- 文档节选 -
“第四人称”的境界

来源:《天涯》 发布时间:2008-08-25 我要评论()



横光利一之墓



    我辈都不过是以皮肤,以衣服,以墙壁,尤其是以语言——早有人说过,“与其说语言表达了什么,不如说它掩盖了什么”——为界的一种有限存在,存在于这空空渺渺的无限之中。因而我们对他人或他者的向往,也便顺理成章地无限着。

    但无论是皮肤、衣服、墙壁、语言还是别的什么,都不能阻挡我们的向往。所以我猜,在那条条界线之外,空空渺渺之中,早有另样的戏剧在上演,一直都在上演,那便是心魂之永恒的盼念。我们想象那样的戏剧,倾慕那样的戏剧,窃盼它能成真,所以有了文学。但如果“文学”二字也已然被不断加固的某些界线所囚禁,我们毋宁只称其为:写作。

[已存储数据条目]
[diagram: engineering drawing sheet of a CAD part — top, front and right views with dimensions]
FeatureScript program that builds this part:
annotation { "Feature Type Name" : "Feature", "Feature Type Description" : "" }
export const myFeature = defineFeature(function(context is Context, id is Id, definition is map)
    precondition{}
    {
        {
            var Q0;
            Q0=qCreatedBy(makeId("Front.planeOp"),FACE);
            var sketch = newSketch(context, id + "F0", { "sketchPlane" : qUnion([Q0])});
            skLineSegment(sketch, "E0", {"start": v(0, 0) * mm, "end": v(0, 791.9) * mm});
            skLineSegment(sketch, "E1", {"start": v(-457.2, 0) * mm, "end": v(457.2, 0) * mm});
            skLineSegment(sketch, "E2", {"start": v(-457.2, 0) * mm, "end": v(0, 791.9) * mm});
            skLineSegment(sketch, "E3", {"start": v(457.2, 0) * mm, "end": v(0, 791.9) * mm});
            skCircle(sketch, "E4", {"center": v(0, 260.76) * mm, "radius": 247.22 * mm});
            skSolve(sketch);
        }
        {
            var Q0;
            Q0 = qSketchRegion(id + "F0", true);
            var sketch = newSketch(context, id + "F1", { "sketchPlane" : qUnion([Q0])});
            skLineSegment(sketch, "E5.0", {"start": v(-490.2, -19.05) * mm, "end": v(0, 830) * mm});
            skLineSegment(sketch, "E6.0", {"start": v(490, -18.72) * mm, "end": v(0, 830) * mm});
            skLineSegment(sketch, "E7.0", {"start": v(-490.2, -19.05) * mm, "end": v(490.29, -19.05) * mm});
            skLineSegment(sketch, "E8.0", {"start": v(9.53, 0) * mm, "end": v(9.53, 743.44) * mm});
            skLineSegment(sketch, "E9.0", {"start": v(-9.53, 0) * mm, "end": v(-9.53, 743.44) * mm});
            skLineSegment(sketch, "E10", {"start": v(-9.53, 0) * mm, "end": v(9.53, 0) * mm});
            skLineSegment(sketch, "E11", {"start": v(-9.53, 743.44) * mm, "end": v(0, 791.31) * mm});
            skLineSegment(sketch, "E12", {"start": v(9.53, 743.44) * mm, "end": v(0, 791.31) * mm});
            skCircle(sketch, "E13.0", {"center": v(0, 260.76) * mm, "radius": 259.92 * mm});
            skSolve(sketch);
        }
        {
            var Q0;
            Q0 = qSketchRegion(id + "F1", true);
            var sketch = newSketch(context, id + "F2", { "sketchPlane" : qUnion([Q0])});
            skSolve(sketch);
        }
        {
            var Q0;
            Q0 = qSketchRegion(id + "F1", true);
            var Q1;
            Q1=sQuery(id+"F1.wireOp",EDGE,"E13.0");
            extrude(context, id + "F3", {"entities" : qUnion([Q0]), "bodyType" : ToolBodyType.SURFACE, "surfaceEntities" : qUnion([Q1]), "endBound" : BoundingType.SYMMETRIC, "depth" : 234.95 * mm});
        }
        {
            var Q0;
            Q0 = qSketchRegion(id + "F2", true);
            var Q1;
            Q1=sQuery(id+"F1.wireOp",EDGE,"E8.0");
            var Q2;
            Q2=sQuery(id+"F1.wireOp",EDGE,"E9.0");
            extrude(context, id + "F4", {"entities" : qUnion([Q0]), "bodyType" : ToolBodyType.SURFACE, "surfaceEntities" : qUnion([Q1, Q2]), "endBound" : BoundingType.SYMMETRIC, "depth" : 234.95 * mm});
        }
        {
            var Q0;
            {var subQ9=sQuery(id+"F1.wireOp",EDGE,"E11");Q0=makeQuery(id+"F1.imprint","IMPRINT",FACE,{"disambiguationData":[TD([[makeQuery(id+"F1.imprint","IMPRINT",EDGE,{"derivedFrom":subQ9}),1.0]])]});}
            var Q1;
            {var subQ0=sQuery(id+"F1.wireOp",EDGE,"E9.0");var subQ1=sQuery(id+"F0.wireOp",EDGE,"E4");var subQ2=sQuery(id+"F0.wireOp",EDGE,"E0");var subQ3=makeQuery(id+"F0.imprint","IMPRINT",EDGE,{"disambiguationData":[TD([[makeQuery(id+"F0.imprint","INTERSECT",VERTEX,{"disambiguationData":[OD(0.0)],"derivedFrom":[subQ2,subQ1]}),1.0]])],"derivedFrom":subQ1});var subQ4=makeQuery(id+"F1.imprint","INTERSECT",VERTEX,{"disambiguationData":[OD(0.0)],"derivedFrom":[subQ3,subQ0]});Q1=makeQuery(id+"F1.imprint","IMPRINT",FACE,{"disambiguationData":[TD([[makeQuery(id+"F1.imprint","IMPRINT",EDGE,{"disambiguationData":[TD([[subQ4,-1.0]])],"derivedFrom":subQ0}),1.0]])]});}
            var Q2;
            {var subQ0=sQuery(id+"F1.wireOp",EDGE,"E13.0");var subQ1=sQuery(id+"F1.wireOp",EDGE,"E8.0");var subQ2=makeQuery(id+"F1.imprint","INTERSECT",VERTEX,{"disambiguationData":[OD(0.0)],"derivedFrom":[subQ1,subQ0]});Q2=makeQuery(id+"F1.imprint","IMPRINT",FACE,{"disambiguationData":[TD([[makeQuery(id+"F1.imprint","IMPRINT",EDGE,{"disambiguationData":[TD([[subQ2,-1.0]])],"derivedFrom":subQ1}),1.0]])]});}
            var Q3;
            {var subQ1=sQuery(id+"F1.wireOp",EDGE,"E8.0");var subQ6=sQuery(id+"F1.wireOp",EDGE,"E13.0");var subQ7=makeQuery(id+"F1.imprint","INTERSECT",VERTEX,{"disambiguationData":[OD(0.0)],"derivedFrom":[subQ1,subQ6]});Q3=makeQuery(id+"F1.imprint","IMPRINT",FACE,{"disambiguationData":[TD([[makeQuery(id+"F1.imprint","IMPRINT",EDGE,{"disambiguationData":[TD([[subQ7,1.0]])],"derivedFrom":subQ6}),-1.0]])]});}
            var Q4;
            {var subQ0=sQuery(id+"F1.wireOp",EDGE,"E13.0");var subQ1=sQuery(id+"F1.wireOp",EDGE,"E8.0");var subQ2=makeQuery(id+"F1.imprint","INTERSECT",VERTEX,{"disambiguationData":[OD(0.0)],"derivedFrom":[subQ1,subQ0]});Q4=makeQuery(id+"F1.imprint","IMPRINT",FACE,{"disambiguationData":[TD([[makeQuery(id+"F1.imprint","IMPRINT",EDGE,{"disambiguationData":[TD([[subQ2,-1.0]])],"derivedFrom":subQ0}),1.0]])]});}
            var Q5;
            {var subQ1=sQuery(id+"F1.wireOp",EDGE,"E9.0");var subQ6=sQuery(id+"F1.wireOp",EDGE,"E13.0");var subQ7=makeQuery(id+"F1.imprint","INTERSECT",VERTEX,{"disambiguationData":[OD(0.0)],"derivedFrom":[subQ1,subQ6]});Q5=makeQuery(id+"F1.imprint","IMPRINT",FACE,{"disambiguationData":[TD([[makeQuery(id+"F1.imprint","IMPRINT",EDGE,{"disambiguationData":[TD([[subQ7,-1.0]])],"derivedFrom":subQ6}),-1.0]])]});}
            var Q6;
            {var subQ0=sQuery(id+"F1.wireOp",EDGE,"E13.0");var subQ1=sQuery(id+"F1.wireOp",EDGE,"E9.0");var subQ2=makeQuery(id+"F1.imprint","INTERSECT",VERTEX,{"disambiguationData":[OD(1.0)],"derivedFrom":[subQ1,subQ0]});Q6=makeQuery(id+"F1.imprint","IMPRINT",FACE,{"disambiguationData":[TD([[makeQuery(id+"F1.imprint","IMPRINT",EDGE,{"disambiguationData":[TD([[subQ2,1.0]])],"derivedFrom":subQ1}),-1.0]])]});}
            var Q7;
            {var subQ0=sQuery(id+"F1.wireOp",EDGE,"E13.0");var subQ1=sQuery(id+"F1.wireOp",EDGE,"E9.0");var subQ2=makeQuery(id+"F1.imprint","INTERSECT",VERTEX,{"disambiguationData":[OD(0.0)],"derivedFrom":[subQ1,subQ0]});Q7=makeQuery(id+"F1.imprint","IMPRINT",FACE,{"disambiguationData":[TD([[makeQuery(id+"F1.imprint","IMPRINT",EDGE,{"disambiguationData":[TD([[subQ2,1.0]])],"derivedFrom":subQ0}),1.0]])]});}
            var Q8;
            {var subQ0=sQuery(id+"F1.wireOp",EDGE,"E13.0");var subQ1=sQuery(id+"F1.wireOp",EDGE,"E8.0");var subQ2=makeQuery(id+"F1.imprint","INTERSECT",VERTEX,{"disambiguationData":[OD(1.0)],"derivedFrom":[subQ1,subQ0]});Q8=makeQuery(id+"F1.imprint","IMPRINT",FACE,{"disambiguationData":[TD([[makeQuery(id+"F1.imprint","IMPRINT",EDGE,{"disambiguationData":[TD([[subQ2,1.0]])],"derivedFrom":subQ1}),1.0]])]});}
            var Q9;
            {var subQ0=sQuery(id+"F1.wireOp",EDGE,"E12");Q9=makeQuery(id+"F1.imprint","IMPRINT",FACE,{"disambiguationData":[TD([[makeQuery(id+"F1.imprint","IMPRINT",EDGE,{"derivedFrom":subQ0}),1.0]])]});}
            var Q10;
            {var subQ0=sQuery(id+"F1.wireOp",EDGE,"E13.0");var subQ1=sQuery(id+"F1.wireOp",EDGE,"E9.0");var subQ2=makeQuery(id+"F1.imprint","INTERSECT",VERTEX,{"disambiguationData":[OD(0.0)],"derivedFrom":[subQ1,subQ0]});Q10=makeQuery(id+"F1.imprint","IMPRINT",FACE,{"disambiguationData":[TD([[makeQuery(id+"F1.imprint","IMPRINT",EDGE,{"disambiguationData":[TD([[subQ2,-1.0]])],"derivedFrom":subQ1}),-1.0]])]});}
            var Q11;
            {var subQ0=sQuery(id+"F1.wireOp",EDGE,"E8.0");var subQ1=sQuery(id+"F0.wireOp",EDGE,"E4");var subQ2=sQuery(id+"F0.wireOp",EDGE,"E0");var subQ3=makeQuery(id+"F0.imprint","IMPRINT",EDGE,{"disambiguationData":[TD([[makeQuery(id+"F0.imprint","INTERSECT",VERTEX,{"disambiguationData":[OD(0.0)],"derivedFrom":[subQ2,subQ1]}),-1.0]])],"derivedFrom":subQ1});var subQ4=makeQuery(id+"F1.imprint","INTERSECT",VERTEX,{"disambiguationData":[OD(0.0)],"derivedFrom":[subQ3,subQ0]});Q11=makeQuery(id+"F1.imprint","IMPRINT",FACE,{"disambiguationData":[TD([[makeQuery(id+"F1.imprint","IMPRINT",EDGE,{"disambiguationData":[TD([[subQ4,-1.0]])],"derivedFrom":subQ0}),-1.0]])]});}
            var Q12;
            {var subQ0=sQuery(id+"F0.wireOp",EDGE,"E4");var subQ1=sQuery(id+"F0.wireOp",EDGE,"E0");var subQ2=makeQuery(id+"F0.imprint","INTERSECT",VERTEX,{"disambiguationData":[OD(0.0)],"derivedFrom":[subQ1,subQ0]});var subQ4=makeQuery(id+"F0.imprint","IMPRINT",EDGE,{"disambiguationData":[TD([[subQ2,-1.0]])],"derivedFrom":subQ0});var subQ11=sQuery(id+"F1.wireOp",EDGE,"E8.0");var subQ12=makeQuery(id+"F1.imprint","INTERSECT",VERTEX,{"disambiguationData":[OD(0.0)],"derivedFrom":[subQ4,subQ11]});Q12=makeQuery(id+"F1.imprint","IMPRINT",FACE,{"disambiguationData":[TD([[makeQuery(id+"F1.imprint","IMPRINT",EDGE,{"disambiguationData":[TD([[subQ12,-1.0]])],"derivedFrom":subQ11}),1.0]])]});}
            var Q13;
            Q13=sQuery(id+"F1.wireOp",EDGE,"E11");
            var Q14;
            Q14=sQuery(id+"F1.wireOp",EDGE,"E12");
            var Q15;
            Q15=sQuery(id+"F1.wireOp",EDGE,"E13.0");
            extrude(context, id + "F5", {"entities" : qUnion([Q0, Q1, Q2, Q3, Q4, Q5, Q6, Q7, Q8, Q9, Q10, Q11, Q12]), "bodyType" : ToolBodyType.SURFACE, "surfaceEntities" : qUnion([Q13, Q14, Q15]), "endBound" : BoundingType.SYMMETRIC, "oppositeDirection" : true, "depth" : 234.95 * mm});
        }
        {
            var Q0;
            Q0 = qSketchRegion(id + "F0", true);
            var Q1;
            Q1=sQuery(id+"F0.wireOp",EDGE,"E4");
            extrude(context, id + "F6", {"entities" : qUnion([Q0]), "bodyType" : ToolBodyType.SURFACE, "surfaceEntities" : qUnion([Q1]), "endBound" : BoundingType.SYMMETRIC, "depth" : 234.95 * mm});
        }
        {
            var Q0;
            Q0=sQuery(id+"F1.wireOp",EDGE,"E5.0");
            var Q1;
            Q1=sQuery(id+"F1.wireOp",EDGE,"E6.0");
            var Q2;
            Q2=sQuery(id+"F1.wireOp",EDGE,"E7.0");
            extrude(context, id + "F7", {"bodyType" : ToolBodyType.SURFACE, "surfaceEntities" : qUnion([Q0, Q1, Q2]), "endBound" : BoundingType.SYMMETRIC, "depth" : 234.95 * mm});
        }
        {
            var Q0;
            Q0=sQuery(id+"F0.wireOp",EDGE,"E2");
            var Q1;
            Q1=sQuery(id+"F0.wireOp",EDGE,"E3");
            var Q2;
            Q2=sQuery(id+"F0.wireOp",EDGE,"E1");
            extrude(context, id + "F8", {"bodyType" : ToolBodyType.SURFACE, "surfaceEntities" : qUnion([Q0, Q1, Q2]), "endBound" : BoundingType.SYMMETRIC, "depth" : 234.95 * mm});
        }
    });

- 待答问题 -
• 1. 请重写文档节选中以“我辈都不过是以皮肤,以衣服,以墙壁,尤其”开头、以“禁,我们毋宁只称其为:写作。”结尾的部分,并把其中的“戏剧”换成“剧目”。
• 2. 请根据文档节选回答下列问题:
(a) 文中说“我辈”是以哪些事物为界的有限存在?
(b) 因倾慕并窃盼那样的戏剧成真,我们有了什么?
(c) 若“文学”二字已被界线所囚禁,文中毋宁将其称为什么?

- 书面作答 -
• 1.
我辈都不过是以皮肤,以衣服,以墙壁,尤其是以语言——早有人说过,“与其说语言表达了什么,不如说它掩盖了什么”——为界的一种有限存在,存在于这空空渺渺的无限之中。因而我们对他人或他者的向往,也便顺理成章地无限着。

    但无论是皮肤、衣服、墙壁、语言还是别的什么,都不能阻挡我们的向往。所以我猜,在那条条界线之外,空空渺渺之中,早有另样的剧目在上演,一直都在上演,那便是心魂之永恒的盼念。我们想象那样的剧目,倾慕那样的剧目,窃盼它能成真,所以有了文学。但如果“文学”二字也已然被不断加固的某些界线所囚禁,我们毋宁只称其为:写作。

• 2.
(a) 以皮肤、衣服、墙壁,尤其是以语言为界。
(b) 有了文学。
(c) 写作。